**Conjunto de tareas:**
1. Por favor, escribe de nuevo el pasaje del texto sobre los terremotos que comienza con "Yo vengo de" y continúa hasta "vivir para contarlo.", cambiando "catástrofe" por "calamidad".
2. Enumera las maneras en que, según el texto sobre los terremotos, puede manifestarse una catástrofe.

**Texto de estudio:**
····················
Soundtrack Vital

Un compendio irresistiblemente evocador inspirado en los accidentes vitales de Lucho Tapia y Guary Opazo.

Saturday, June 02, 2007

Bone Machine, Pixies (1988)

Mi terremoto privado


Yo vengo de un país francamente curioso. Todos quienes nacimos allí sabemos, sin necesitar ninguna demostración razonable, que durante nuestras vidas seremos testigos de más de algún desastre masivo, una catástrofe destructora del paisaje circundante y responsable que las vidas de muchos inocentes compatriotas sean borradas de un plumazo. Tal catástrofe puede manifestarse de variadas y coloridas maneras: inundaciones, erupciones volcánicas o golpes de estado, aunque más a menudo resulta ser un movimiento telúrico considerable. Un terremoto tan devastador que uno recordará por siempre -si es que, claro, uno tiene la suerte de vivir para contarlo.

Según uno ha escuchado, todo tiene que ver con la teoría de la deriva de los continentes y la existencia de placas tectónicas. Resulta que el país donde yo nací se enfrenta a la llamada placa de Nazca, la cual es alimentada desde la Cordillera Mesodorsal del Océano Pacífico por surgimiento del magma emergente desde el centro de la tierra, el cual ejerce presión hacia la placa Sudamericana, produciéndose un fenómeno de subducción, origen de los sismos ocasionados por este choque. Dado que la zona de contacto entre las placas está sometida a grandes presiones debido al movimiento convergente, ambas placas están mutuamente acopladas, por lo que, previo a la ruptura propiamente tal, éstas se deforman elásticamente a lo largo de su interfaz común. Inmediatamente antes de la ruptura, sólo una pequeña área, firmemente acoplada, resiste el movimiento de las placas. Cuando el acoplamiento en la última zona de resistencia (una aspereza sísmica, en jerga geofísica) es sobrepasado, el esfuerzo acumulado es liberado bruscamente, enviando ondas de choque a través del planeta. La ruptura comienza en el hipocentro del terremoto, esto es, bajo el epicentro, y luego se extiende a lo largo de una zona cuya extensión depende de la intensidad del evento.

Lo que la teoría no ha podido explicar, sin embargo, es la terrible regularidad con la que tales eventos catastróficos se suceden. En el país donde yo nací todo el mundo sabe con certeza casi religiosa que aproximadamente cada diez años uno puede darse por seguro ganador del premio gordo: un boleto en primera fila para ser testigo una vez más de la abrumadora y caótica pirotecnia del Universo dirigida amablemente y libre de cargo hacia uno. Y a pesar que este es un hecho empírico tan cierto como aterrador, nadie parece realmente alarmarse por ello. Quizás por esta razón, todo quien nació en mi país se comporta como un experto en las artes adivinatorias. “Ya parece que se viene uno grande...”
····················
**Datos:**
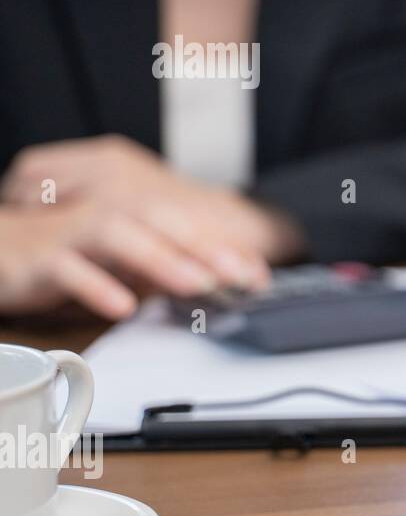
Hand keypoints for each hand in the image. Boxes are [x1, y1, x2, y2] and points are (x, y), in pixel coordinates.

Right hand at [0, 200, 239, 319]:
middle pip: (158, 219)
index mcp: (126, 209)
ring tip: (198, 285)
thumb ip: (165, 265)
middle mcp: (101, 212)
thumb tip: (219, 281)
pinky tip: (123, 306)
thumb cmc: (63, 251)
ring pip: (118, 236)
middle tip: (241, 277)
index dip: (223, 246)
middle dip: (204, 247)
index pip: (183, 221)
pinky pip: (68, 268)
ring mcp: (68, 232)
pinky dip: (97, 286)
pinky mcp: (38, 257)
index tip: (258, 275)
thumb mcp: (123, 259)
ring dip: (162, 260)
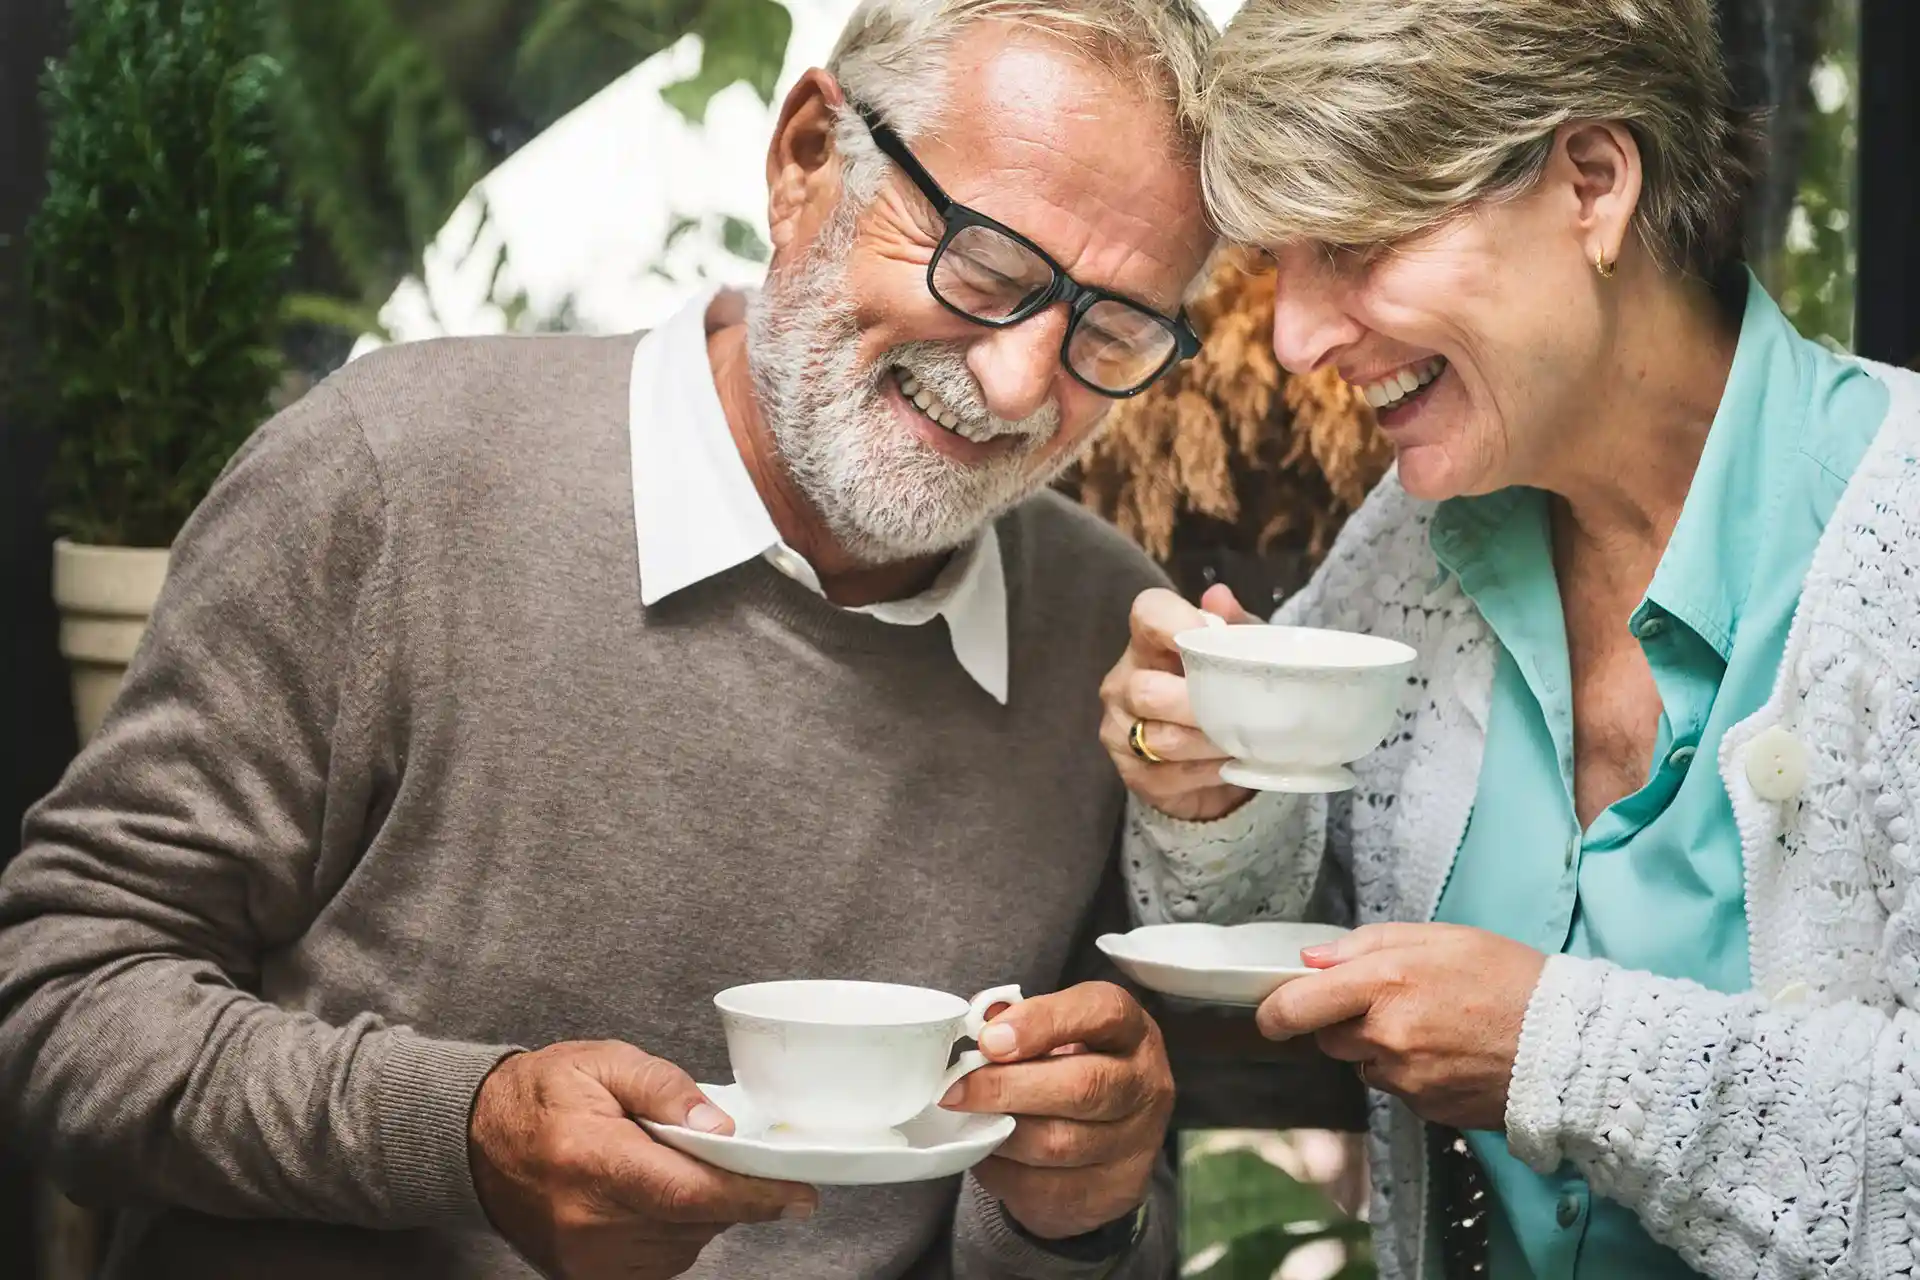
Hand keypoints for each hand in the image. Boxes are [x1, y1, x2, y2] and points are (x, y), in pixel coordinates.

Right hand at [470, 1041, 816, 1278]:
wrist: (476, 1139)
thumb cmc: (543, 1093)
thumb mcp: (604, 1062)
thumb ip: (666, 1088)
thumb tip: (721, 1126)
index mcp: (593, 1160)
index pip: (690, 1192)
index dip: (753, 1197)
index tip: (800, 1196)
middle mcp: (588, 1221)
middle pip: (696, 1221)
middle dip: (726, 1190)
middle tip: (717, 1151)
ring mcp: (586, 1258)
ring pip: (685, 1246)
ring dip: (699, 1211)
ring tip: (669, 1167)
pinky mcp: (586, 1277)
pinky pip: (660, 1263)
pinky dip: (675, 1232)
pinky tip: (655, 1197)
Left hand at [939, 982, 1172, 1239]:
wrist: (1111, 1138)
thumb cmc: (1072, 1067)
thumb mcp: (1058, 1032)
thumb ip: (1022, 1022)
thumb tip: (980, 1023)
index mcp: (1131, 1030)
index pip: (1101, 1013)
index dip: (1041, 1022)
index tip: (989, 1040)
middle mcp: (1146, 1085)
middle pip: (1082, 1086)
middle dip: (1007, 1087)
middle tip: (955, 1090)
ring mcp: (1137, 1143)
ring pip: (1059, 1143)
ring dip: (1001, 1132)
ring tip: (969, 1119)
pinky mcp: (1117, 1192)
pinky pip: (1047, 1187)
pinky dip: (1005, 1171)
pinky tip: (989, 1151)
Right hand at [1099, 585, 1259, 821]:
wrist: (1216, 756)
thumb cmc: (1225, 690)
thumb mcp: (1241, 655)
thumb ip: (1235, 627)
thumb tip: (1220, 597)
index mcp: (1147, 643)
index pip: (1147, 615)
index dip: (1176, 622)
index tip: (1213, 638)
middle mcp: (1122, 683)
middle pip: (1148, 691)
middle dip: (1201, 704)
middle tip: (1242, 711)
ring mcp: (1119, 730)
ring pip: (1163, 739)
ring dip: (1211, 743)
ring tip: (1244, 741)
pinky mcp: (1131, 774)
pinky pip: (1169, 776)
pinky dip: (1208, 773)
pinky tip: (1227, 766)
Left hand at [1254, 924, 1546, 1131]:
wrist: (1569, 1045)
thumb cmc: (1509, 979)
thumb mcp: (1440, 938)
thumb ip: (1367, 946)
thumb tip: (1311, 961)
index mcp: (1385, 985)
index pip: (1297, 1006)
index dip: (1274, 1011)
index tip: (1270, 1011)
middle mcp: (1387, 1037)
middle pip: (1329, 1036)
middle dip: (1346, 1021)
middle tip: (1393, 1002)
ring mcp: (1406, 1079)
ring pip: (1364, 1064)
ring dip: (1381, 1048)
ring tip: (1434, 1026)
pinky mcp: (1425, 1109)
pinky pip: (1397, 1088)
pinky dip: (1410, 1073)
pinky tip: (1449, 1053)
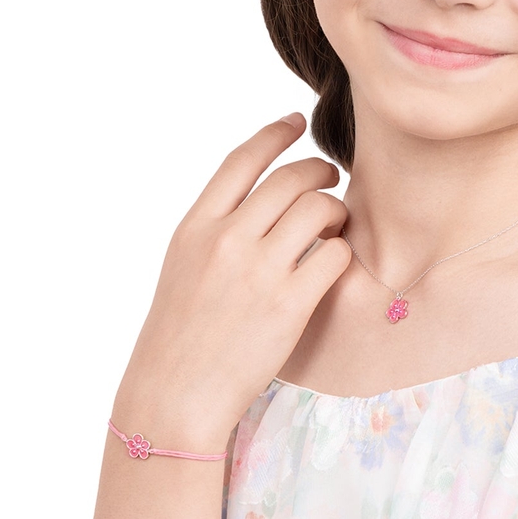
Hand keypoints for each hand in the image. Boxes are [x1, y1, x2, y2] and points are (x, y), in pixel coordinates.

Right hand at [112, 113, 349, 450]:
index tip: (296, 122)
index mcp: (195, 227)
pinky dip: (342, 252)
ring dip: (336, 210)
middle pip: (290, 178)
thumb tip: (263, 195)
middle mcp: (226, 241)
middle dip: (319, 171)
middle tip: (330, 178)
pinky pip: (335, 255)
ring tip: (335, 222)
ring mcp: (259, 271)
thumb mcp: (183, 265)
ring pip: (319, 209)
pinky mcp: (290, 304)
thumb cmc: (181, 332)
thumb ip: (218, 227)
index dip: (274, 134)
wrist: (175, 396)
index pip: (242, 159)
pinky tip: (334, 261)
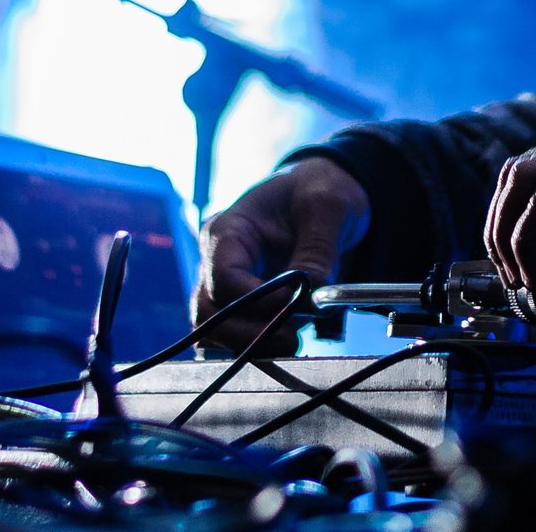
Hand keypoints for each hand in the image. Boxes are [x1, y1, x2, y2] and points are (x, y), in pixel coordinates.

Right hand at [195, 157, 370, 352]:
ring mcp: (223, 284)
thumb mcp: (328, 205)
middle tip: (294, 340)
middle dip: (248, 334)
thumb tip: (311, 295)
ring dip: (249, 345)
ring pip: (213, 331)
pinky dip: (253, 347)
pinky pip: (231, 336)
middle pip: (207, 313)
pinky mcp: (240, 303)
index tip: (296, 306)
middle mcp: (215, 260)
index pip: (223, 279)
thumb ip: (318, 248)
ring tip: (293, 342)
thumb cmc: (318, 188)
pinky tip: (285, 343)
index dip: (256, 302)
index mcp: (228, 230)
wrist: (321, 192)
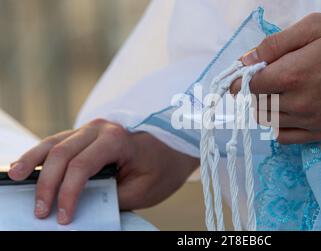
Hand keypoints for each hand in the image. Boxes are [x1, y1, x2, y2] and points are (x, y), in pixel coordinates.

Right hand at [8, 119, 197, 224]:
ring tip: (15, 176)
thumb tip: (81, 211)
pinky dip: (42, 155)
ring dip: (34, 160)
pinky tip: (28, 166)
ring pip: (55, 142)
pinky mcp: (88, 135)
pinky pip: (60, 142)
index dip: (68, 193)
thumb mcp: (142, 191)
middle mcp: (102, 129)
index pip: (82, 166)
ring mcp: (93, 129)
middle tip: (40, 211)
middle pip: (62, 153)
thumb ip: (110, 199)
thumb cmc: (162, 169)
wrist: (175, 149)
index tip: (64, 217)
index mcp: (118, 140)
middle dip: (47, 183)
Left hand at [231, 13, 320, 143]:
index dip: (244, 78)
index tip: (247, 71)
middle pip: (257, 105)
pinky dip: (279, 125)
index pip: (249, 86)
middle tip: (267, 77)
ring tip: (280, 91)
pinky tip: (288, 110)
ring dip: (265, 107)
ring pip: (269, 122)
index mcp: (293, 75)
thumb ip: (275, 44)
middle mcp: (299, 104)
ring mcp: (313, 122)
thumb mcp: (316, 26)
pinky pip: (287, 138)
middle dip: (255, 91)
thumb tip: (246, 59)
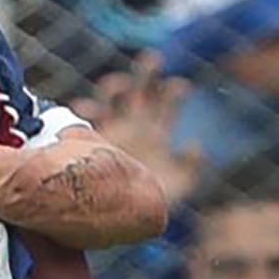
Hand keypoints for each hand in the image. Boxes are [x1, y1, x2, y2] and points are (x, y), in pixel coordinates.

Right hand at [70, 62, 201, 206]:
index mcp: (155, 133)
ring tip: (117, 86)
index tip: (181, 87)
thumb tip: (193, 145)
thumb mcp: (179, 184)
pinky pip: (88, 121)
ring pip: (112, 100)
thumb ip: (190, 165)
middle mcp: (132, 127)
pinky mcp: (92, 141)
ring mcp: (111, 131)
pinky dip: (88, 113)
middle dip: (146, 74)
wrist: (121, 219)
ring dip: (115, 88)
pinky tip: (85, 111)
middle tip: (153, 59)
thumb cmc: (152, 203)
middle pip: (140, 92)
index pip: (166, 105)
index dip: (174, 93)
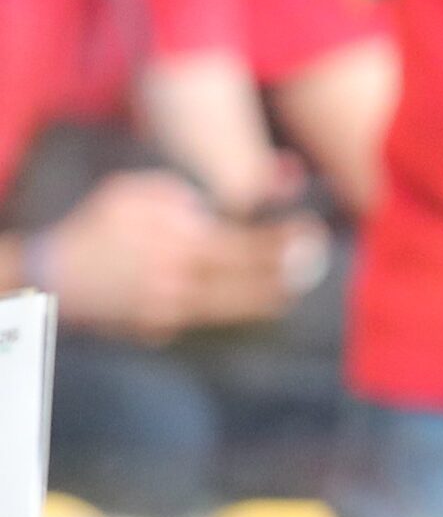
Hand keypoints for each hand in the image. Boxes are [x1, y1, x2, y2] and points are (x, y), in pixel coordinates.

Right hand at [34, 171, 323, 342]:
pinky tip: (250, 303)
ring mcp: (169, 305)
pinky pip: (200, 317)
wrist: (55, 273)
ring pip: (231, 306)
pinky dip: (225, 309)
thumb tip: (213, 209)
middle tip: (313, 262)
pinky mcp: (158, 324)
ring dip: (265, 298)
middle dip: (285, 271)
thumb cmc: (99, 224)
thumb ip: (179, 196)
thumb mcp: (135, 192)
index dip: (282, 242)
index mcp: (178, 241)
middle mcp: (179, 278)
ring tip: (289, 291)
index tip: (309, 232)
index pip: (245, 245)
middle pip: (247, 280)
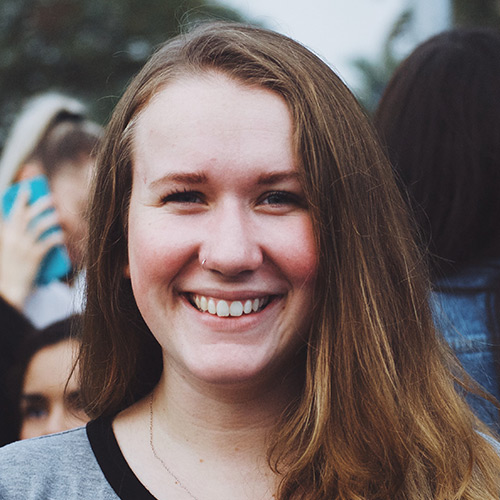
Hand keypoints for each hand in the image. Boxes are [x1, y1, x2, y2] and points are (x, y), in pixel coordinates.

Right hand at [0, 188, 64, 309]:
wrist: (11, 288)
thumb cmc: (12, 266)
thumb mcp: (8, 247)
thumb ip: (13, 233)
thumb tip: (22, 219)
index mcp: (5, 234)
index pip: (11, 213)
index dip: (19, 199)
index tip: (27, 188)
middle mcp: (13, 238)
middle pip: (27, 215)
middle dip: (40, 204)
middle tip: (52, 198)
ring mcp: (23, 247)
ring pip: (39, 226)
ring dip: (51, 218)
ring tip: (59, 216)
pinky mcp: (34, 257)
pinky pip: (48, 242)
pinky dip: (56, 237)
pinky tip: (62, 235)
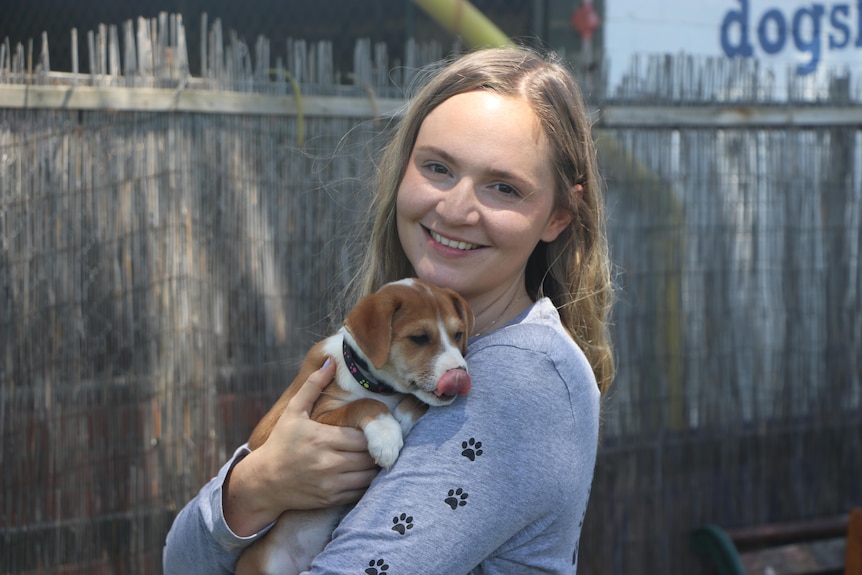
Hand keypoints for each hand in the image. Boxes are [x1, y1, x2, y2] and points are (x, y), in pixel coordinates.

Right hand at [223, 358, 378, 535]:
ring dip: (375, 465)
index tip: (372, 428)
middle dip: (377, 448)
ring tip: (375, 455)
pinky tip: (363, 472)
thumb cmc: (280, 443)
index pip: (362, 436)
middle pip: (369, 455)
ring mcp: (330, 483)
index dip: (371, 432)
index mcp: (322, 439)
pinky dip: (367, 483)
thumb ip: (313, 386)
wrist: (263, 482)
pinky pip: (360, 492)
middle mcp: (328, 462)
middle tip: (379, 441)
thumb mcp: (293, 412)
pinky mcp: (331, 499)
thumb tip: (330, 361)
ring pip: (368, 475)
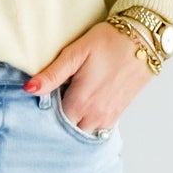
····················
**Lista de respuestas:**
1.
Yo vengo de un país francamente curioso. Todos quienes nacimos allí sabemos, sin necesitar ninguna demostración razonable, que durante nuestras vidas seremos testigos de más de algún desastre masivo, una calamidad destructora del paisaje circundante y responsable que las vidas de muchos inocentes compatriotas sean borradas de un plumazo. Tal calamidad puede manifestarse de variadas y coloridas maneras: inundaciones, erupciones volcánicas o golpes de estado, aunque más a menudo resulta ser un movimiento telúrico considerable. Un terremoto tan devastador que uno recordará por siempre -si es que, claro, uno tiene la suerte de vivir para contarlo.

2.
- inundaciones
- erupciones volcánicas
- golpes de estado
- un movimiento telúrico considerable